● **Task data**
+++
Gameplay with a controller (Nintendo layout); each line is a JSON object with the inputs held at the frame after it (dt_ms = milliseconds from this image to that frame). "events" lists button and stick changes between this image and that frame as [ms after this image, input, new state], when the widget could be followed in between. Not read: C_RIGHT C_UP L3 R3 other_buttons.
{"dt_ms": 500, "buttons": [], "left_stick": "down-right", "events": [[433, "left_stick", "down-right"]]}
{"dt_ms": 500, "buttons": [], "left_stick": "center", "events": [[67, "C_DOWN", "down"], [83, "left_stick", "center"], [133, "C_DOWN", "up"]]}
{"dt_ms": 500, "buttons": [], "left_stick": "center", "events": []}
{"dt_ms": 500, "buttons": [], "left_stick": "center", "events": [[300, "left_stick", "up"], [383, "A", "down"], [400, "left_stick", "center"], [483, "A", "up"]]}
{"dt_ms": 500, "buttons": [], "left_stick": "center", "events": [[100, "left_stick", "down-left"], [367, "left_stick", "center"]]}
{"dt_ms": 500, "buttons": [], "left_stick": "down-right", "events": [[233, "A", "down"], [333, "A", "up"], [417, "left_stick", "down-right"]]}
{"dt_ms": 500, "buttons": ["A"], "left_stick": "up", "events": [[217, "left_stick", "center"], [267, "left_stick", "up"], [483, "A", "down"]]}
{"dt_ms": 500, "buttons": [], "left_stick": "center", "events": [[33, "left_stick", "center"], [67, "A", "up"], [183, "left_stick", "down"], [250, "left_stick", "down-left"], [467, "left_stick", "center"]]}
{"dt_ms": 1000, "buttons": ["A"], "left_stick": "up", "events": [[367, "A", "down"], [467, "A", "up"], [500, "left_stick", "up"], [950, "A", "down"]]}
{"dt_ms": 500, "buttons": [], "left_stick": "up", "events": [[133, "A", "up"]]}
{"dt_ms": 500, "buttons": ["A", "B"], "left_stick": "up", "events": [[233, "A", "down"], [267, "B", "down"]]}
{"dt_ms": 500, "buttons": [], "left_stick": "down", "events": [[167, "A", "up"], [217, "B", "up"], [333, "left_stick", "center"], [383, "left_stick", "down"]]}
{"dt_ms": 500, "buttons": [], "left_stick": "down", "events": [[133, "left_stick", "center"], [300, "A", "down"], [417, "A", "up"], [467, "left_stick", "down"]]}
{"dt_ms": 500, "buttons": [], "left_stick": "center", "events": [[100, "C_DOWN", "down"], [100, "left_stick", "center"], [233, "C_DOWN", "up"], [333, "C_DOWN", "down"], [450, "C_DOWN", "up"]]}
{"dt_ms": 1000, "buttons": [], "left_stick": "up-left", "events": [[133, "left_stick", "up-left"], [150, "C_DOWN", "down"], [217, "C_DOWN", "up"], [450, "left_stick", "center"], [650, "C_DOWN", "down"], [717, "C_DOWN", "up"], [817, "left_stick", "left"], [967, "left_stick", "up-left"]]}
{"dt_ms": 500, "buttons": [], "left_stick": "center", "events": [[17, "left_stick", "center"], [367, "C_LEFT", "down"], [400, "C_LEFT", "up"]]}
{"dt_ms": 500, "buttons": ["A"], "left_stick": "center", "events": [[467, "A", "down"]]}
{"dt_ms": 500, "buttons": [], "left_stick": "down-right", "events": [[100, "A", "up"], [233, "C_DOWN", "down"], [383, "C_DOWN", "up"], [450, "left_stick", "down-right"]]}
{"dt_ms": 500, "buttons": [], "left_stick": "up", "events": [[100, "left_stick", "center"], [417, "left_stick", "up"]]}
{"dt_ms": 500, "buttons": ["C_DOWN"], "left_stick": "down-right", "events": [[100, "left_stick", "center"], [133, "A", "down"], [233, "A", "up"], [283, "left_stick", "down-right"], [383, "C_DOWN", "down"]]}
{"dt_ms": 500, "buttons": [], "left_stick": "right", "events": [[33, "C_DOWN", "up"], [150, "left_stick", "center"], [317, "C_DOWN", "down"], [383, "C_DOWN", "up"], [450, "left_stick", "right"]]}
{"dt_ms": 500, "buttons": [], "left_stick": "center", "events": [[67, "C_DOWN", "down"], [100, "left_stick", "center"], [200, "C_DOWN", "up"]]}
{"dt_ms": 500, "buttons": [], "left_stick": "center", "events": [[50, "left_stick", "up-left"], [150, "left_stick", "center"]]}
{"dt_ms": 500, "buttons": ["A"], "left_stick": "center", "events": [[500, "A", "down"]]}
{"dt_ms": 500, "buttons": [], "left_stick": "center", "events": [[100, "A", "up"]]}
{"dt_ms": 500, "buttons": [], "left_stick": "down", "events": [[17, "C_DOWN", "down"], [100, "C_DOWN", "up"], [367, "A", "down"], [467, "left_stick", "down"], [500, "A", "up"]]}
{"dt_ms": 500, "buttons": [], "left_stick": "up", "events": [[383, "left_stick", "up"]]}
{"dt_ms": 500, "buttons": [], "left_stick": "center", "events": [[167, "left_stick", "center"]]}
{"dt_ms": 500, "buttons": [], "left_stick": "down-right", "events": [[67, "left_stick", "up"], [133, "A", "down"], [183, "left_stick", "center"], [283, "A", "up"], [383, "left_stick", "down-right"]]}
+++
● **What this task involves**
All the data needs repeating. Return it exactly.

● **Exercise solution**
Gameplay with a controller (Nintendo layout); each line is a JSON object with the inputs held at the frame after it (dt_ms = milliseconds from this image to that frame). "events" lists button and stick changes between this image and that frame as [ms after this image, input, new state], when the widget could be followed in between. Not read: C_RIGHT C_UP L3 R3 other_buttons.
{"dt_ms": 500, "buttons": [], "left_stick": "down-right", "events": [[433, "left_stick", "down-right"]]}
{"dt_ms": 500, "buttons": [], "left_stick": "center", "events": [[67, "C_DOWN", "down"], [83, "left_stick", "center"], [133, "C_DOWN", "up"]]}
{"dt_ms": 500, "buttons": [], "left_stick": "center", "events": []}
{"dt_ms": 500, "buttons": [], "left_stick": "center", "events": [[300, "left_stick", "up"], [383, "A", "down"], [400, "left_stick", "center"], [483, "A", "up"]]}
{"dt_ms": 500, "buttons": [], "left_stick": "center", "events": [[100, "left_stick", "down-left"], [367, "left_stick", "center"]]}
{"dt_ms": 500, "buttons": [], "left_stick": "down-right", "events": [[233, "A", "down"], [333, "A", "up"], [417, "left_stick", "down-right"]]}
{"dt_ms": 500, "buttons": ["A"], "left_stick": "up", "events": [[217, "left_stick", "center"], [267, "left_stick", "up"], [483, "A", "down"]]}
{"dt_ms": 500, "buttons": [], "left_stick": "center", "events": [[33, "left_stick", "center"], [67, "A", "up"], [183, "left_stick", "down"], [250, "left_stick", "down-left"], [467, "left_stick", "center"]]}
{"dt_ms": 1000, "buttons": ["A"], "left_stick": "up", "events": [[367, "A", "down"], [467, "A", "up"], [500, "left_stick", "up"], [950, "A", "down"]]}
{"dt_ms": 500, "buttons": [], "left_stick": "up", "events": [[133, "A", "up"]]}
{"dt_ms": 500, "buttons": ["A", "B"], "left_stick": "up", "events": [[233, "A", "down"], [267, "B", "down"]]}
{"dt_ms": 500, "buttons": [], "left_stick": "down", "events": [[167, "A", "up"], [217, "B", "up"], [333, "left_stick", "center"], [383, "left_stick", "down"]]}
{"dt_ms": 500, "buttons": [], "left_stick": "down", "events": [[133, "left_stick", "center"], [300, "A", "down"], [417, "A", "up"], [467, "left_stick", "down"]]}
{"dt_ms": 500, "buttons": [], "left_stick": "center", "events": [[100, "C_DOWN", "down"], [100, "left_stick", "center"], [233, "C_DOWN", "up"], [333, "C_DOWN", "down"], [450, "C_DOWN", "up"]]}
{"dt_ms": 1000, "buttons": [], "left_stick": "up-left", "events": [[133, "left_stick", "up-left"], [150, "C_DOWN", "down"], [217, "C_DOWN", "up"], [450, "left_stick", "center"], [650, "C_DOWN", "down"], [717, "C_DOWN", "up"], [817, "left_stick", "left"], [967, "left_stick", "up-left"]]}
{"dt_ms": 500, "buttons": [], "left_stick": "center", "events": [[17, "left_stick", "center"], [367, "C_LEFT", "down"], [400, "C_LEFT", "up"]]}
{"dt_ms": 500, "buttons": ["A"], "left_stick": "center", "events": [[467, "A", "down"]]}
{"dt_ms": 500, "buttons": [], "left_stick": "down-right", "events": [[100, "A", "up"], [233, "C_DOWN", "down"], [383, "C_DOWN", "up"], [450, "left_stick", "down-right"]]}
{"dt_ms": 500, "buttons": [], "left_stick": "up", "events": [[100, "left_stick", "center"], [417, "left_stick", "up"]]}
{"dt_ms": 500, "buttons": ["C_DOWN"], "left_stick": "down-right", "events": [[100, "left_stick", "center"], [133, "A", "down"], [233, "A", "up"], [283, "left_stick", "down-right"], [383, "C_DOWN", "down"]]}
{"dt_ms": 500, "buttons": [], "left_stick": "right", "events": [[33, "C_DOWN", "up"], [150, "left_stick", "center"], [317, "C_DOWN", "down"], [383, "C_DOWN", "up"], [450, "left_stick", "right"]]}
{"dt_ms": 500, "buttons": [], "left_stick": "center", "events": [[67, "C_DOWN", "down"], [100, "left_stick", "center"], [200, "C_DOWN", "up"]]}
{"dt_ms": 500, "buttons": [], "left_stick": "center", "events": [[50, "left_stick", "up-left"], [150, "left_stick", "center"]]}
{"dt_ms": 500, "buttons": ["A"], "left_stick": "center", "events": [[500, "A", "down"]]}
{"dt_ms": 500, "buttons": [], "left_stick": "center", "events": [[100, "A", "up"]]}
{"dt_ms": 500, "buttons": [], "left_stick": "down", "events": [[17, "C_DOWN", "down"], [100, "C_DOWN", "up"], [367, "A", "down"], [467, "left_stick", "down"], [500, "A", "up"]]}
{"dt_ms": 500, "buttons": [], "left_stick": "up", "events": [[383, "left_stick", "up"]]}
{"dt_ms": 500, "buttons": [], "left_stick": "center", "events": [[167, "left_stick", "center"]]}
{"dt_ms": 500, "buttons": [], "left_stick": "down-right", "events": [[67, "left_stick", "up"], [133, "A", "down"], [183, "left_stick", "center"], [283, "A", "up"], [383, "left_stick", "down-right"]]}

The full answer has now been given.